Achieving cultural diversity is much deeper and more complex than mixing skin colors, languages, and customs. Real diversity is attained by blending every element of different societies, yet maintaining the uniqueness of each component. It consists of embedding an understanding and appreciation of unfamiliar customs and rites and rituals, while maintaining the core virtues of the host society’s character. That’s my take on cultural diversity, for what it’s worth. And I long for more of it.
I want the opportunity to experience the richness of multiple cultures, while holding on to my own. I do not understand attitudes that reject diversity, instead clinging to the idea that the “purity” of one’s own culture can be maintained only by excluding external influences.
Vacation travel offers only a glimpse into other cultures. It is too brief and too superficial to permit the development of real understanding. Understanding other cultures, I think, requires time, patience, and trust—trust of both the visitor and the visited. I have a vision, impossible to achieve, of creating global villages in close proximity to one another. They would be cultural pockets that maintain their identity, yet would be open to sharing the “secrets” of that identity to visitors. These pockets would resemble the Chinatowns in big cities all over the U.S., but would invite people in to learn about the diverse cultures; integrated into our culture, but maintaining their uniqueness. Cultural diversity, in other words. I can envision Japanese and Chinese and Mexican enclaves. And, for that matter, Black enclaves in which African-American culture is maintained and cultivated, open so others can learn from and about that culture.
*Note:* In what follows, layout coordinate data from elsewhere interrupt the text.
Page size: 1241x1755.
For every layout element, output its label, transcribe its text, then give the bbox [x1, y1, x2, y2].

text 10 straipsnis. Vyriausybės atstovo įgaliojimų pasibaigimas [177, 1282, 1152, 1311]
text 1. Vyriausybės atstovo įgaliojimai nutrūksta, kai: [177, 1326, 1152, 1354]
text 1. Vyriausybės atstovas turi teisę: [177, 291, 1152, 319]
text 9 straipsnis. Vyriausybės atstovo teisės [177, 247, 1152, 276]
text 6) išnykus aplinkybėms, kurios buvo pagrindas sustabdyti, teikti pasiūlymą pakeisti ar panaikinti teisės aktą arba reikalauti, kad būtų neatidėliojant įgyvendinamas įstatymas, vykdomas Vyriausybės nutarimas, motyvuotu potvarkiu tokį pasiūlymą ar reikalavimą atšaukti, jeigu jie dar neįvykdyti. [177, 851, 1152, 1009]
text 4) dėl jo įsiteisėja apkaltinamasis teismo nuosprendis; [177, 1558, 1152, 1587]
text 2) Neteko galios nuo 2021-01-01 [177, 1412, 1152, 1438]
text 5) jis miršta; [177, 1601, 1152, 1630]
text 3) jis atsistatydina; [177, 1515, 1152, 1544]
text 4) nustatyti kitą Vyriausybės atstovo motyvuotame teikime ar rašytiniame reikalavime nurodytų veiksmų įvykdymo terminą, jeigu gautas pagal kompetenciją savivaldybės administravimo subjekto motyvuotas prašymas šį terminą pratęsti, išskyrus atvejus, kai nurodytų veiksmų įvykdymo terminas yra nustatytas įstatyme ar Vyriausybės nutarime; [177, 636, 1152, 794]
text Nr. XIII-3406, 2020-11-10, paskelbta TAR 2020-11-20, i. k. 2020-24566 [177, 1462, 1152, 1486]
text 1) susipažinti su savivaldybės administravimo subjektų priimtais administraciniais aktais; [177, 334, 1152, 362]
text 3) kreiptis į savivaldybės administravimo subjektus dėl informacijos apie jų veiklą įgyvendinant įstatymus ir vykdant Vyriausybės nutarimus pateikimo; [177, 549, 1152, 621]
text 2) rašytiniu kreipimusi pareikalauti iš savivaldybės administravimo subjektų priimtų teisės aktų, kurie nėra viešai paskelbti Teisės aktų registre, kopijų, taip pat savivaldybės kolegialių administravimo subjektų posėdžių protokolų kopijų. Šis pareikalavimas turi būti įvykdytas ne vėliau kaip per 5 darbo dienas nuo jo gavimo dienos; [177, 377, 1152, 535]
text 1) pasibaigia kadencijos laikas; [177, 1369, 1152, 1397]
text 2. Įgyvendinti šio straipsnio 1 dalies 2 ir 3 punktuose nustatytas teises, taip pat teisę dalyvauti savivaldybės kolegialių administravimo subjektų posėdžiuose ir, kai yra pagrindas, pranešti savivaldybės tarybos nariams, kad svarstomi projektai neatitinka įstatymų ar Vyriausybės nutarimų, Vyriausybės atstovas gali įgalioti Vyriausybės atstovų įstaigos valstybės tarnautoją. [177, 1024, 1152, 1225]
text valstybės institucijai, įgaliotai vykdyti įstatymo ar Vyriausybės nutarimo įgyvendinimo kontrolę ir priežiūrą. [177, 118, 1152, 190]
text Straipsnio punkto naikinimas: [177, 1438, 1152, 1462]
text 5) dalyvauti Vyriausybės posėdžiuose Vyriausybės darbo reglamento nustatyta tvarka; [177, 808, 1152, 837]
The seed for this fantasy was sown this morning while I read about Japan’s shokunin. According to the article on the BBC website, “the term represents especially devoted craftspeople who may spend their entire lives perfecting their art, making a living out of it and ensuring it passes to the next generation.” The artisans included in a video companion to the article were especially intriguing; they are people who create models of the food items on menus. These people make models of each dish on a menu that can be displayed in a restaurant’s window so passers-by can see what the menu items looks like. The models look absolutely real. The article reports on other shokunin, as well. I would be fascinated to delve into that (and other) aspect of Japanese culture by spending time, on a regular, frequent basis in my imagined Japanese cultural pocket. Of course, I might have a bit of a tough time understanding the language, but in my make-believe world, the Japanese people who I meet will be happy to struggle with English as I struggle with Japanese.
Of course, such pockets of diversity should, in my dream world, exist in other countries and inside cultural enclaves in our own culture. If only people around the world could be enticed to appreciate and be excited about the richness of cultures outside their own, perhaps the world would be a more peaceful and less stressful place. If only. But that fantasy is just that: a dream, an illusion, a reverie. Why can it not be reality? I think the answer is that people tend to view experiences outside their own culture as threats, something to fear. I know I’ve felt that on occasion; when I’ve encountered something I did not know, and did not understand, I became uneasy and frightened of…something. But, after getting through the initial apprehension, I became engaged by the novelty of a new experience. And so it should be for everyone. I wish.
Fantasy. It keeps my mind off reality. Lately, I’ve found I prefer fantasy to reality. I prefer the land of make-believe, over on the other side of dream-world. But the real world has so much to offer. In fact, it is what populates my dream world.
Hmm. Speaking of a dream world. I just pulled up the shades and, to my surprise, the ground outside is covered in snow, as are the trees. And I see snowflakes falling from the sky. The streets look clear, though. I’ll stop writing and will, instead, stare at the dreamworld outside my window.